--- Task goal ---
Pull out every line of the records that contains the word "комбинированные". Case counts.

Records for the task START

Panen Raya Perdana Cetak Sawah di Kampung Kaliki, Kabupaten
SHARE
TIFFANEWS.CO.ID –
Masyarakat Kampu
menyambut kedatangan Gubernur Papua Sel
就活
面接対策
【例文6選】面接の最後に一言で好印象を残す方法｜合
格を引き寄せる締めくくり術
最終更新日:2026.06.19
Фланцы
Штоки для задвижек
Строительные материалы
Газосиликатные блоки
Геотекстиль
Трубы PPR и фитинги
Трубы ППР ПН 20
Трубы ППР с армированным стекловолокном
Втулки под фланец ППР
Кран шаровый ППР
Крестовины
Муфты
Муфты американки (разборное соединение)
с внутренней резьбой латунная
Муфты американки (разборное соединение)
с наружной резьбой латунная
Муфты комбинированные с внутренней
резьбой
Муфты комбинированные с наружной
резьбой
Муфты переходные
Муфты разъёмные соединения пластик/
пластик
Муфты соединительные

Records for the task END
Records for the task START

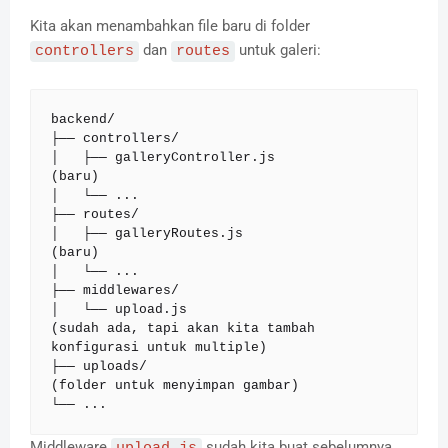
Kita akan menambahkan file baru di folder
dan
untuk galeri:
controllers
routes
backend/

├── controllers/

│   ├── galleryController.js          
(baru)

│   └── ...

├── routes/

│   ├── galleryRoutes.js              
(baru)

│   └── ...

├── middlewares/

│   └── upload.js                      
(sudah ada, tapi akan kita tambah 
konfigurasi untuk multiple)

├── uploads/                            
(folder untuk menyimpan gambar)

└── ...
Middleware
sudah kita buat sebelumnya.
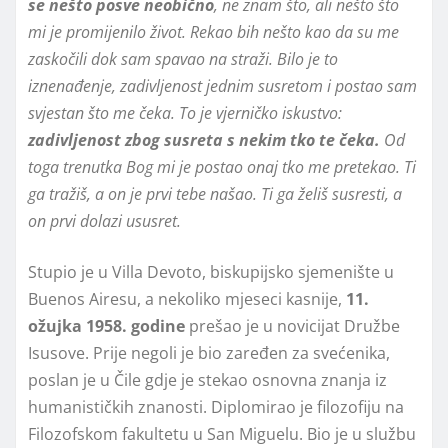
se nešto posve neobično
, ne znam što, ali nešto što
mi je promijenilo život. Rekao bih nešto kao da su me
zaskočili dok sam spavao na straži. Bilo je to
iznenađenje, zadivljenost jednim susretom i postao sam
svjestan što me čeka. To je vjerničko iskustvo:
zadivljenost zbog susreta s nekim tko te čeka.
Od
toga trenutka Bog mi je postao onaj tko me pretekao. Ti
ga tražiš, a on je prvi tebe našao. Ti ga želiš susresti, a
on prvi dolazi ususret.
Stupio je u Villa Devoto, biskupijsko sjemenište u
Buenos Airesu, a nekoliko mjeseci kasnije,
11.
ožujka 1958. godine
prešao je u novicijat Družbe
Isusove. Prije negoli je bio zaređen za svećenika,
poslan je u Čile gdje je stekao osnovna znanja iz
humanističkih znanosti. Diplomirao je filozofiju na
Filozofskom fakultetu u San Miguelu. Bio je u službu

Records for the task END
Records for the task START

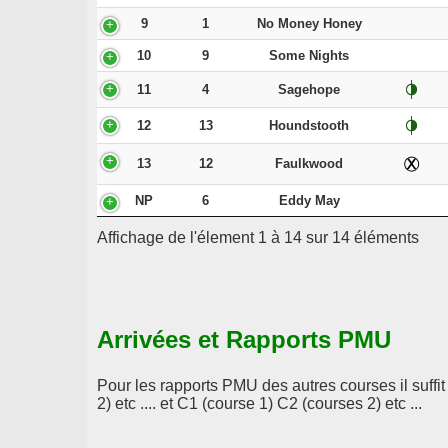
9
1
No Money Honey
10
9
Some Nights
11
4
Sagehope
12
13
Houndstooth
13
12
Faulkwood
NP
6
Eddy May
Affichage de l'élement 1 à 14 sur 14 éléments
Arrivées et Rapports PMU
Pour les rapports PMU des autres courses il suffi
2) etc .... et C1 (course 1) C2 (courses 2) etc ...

Records for the task END

--- Exercise output ---
Муфты комбинированные с внутренней
Муфты комбинированные с наружной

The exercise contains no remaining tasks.